(The task)
Repeat every entry exactly as it appears.

(Spatial grounding data)
--- START ---

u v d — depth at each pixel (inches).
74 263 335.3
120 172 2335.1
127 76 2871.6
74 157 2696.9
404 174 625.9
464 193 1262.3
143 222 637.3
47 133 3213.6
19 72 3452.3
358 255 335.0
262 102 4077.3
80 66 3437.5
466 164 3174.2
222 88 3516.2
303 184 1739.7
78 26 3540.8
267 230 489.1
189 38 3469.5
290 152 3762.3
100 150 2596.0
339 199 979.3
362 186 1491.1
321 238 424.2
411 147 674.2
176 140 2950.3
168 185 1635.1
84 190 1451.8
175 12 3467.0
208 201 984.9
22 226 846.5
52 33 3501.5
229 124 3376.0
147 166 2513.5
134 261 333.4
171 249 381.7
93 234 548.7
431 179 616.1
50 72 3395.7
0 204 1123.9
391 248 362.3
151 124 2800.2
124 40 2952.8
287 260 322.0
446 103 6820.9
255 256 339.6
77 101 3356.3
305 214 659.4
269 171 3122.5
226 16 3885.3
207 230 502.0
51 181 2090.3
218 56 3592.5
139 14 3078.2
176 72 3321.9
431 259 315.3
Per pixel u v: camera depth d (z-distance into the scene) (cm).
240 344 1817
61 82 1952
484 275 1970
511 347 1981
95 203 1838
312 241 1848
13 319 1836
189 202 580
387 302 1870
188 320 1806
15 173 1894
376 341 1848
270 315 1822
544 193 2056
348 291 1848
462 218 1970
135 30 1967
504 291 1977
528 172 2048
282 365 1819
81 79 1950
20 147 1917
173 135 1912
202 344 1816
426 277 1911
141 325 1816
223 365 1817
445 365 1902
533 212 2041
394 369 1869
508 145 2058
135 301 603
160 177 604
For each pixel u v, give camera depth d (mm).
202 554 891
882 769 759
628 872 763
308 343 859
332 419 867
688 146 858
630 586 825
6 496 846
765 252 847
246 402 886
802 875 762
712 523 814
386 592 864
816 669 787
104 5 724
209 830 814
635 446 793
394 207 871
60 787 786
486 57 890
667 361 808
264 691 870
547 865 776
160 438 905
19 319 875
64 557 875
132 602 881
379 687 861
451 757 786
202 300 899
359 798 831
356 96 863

--- END ---

(Solution to this problem)
u v d — depth at each pixel (inches).
74 263 335.3
120 172 2335.1
127 76 2871.6
74 157 2696.9
404 174 625.9
464 193 1262.3
143 222 637.3
47 133 3213.6
19 72 3452.3
358 255 335.0
262 102 4077.3
80 66 3437.5
466 164 3174.2
222 88 3516.2
303 184 1739.7
78 26 3540.8
267 230 489.1
189 38 3469.5
290 152 3762.3
100 150 2596.0
339 199 979.3
362 186 1491.1
321 238 424.2
411 147 674.2
176 140 2950.3
168 185 1635.1
84 190 1451.8
175 12 3467.0
208 201 984.9
22 226 846.5
52 33 3501.5
229 124 3376.0
147 166 2513.5
134 261 333.4
171 249 381.7
93 234 548.7
431 179 616.1
50 72 3395.7
0 204 1123.9
391 248 362.3
151 124 2800.2
124 40 2952.8
287 260 322.0
446 103 6820.9
255 256 339.6
77 101 3356.3
305 214 659.4
269 171 3122.5
226 16 3885.3
207 230 502.0
51 181 2090.3
218 56 3592.5
139 14 3078.2
176 72 3321.9
431 259 315.3
Per pixel u v: camera depth d (z-distance into the scene) (cm).
240 344 1817
61 82 1952
484 275 1970
511 347 1981
95 203 1838
312 241 1848
13 319 1836
189 202 580
387 302 1870
188 320 1806
15 173 1894
376 341 1848
270 315 1822
544 193 2056
348 291 1848
462 218 1970
135 30 1967
504 291 1977
528 172 2048
282 365 1819
81 79 1950
20 147 1917
173 135 1912
202 344 1816
426 277 1911
141 325 1816
223 365 1817
445 365 1902
533 212 2041
394 369 1869
508 145 2058
135 301 603
160 177 604
For each pixel u v, give camera depth d (mm).
202 554 891
882 769 759
628 872 763
308 343 859
332 419 867
688 146 858
630 586 825
6 496 846
765 252 847
246 402 886
802 875 762
712 523 814
386 592 864
816 669 787
104 5 724
209 830 814
635 446 793
394 207 871
60 787 786
486 57 890
667 361 808
264 691 870
547 865 776
160 438 905
19 319 875
64 557 875
132 602 881
379 687 861
451 757 786
202 300 899
359 798 831
356 96 863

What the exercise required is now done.